- **Problem**: Would you repeat the listing below verbatim and drop the images?

###

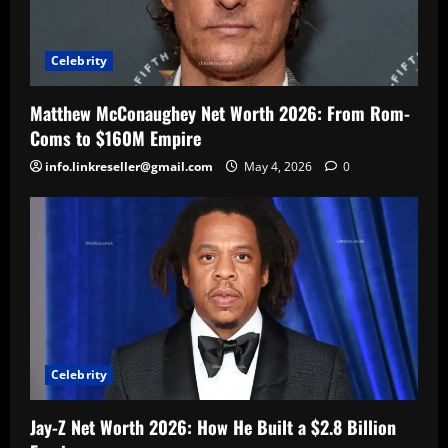
Celebrity
Matthew McConaughey Net Worth 2026: From Rom-
Coms to $160M Empire
info.linkreseller@gmail.com
May 4, 2026
0
Celebrity
Jay-Z Net Worth 2026: How He Built a $2.8 Billion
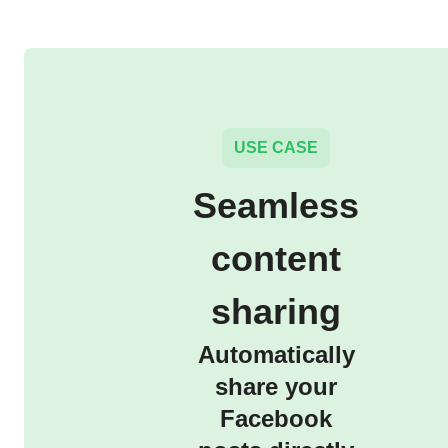
USE CASE
Seamless
content
sharing
Automatically
share your
Facebook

###

- **Output**:
Celebrity
Matthew McConaughey Net Worth 2026: From Rom-
Coms to $160M Empire
info.linkreseller@gmail.com
May 4, 2026
0
Celebrity
Jay-Z Net Worth 2026: How He Built a $2.8 Billion
USE CASE
Seamless
content
sharing
Automatically
share your
Facebook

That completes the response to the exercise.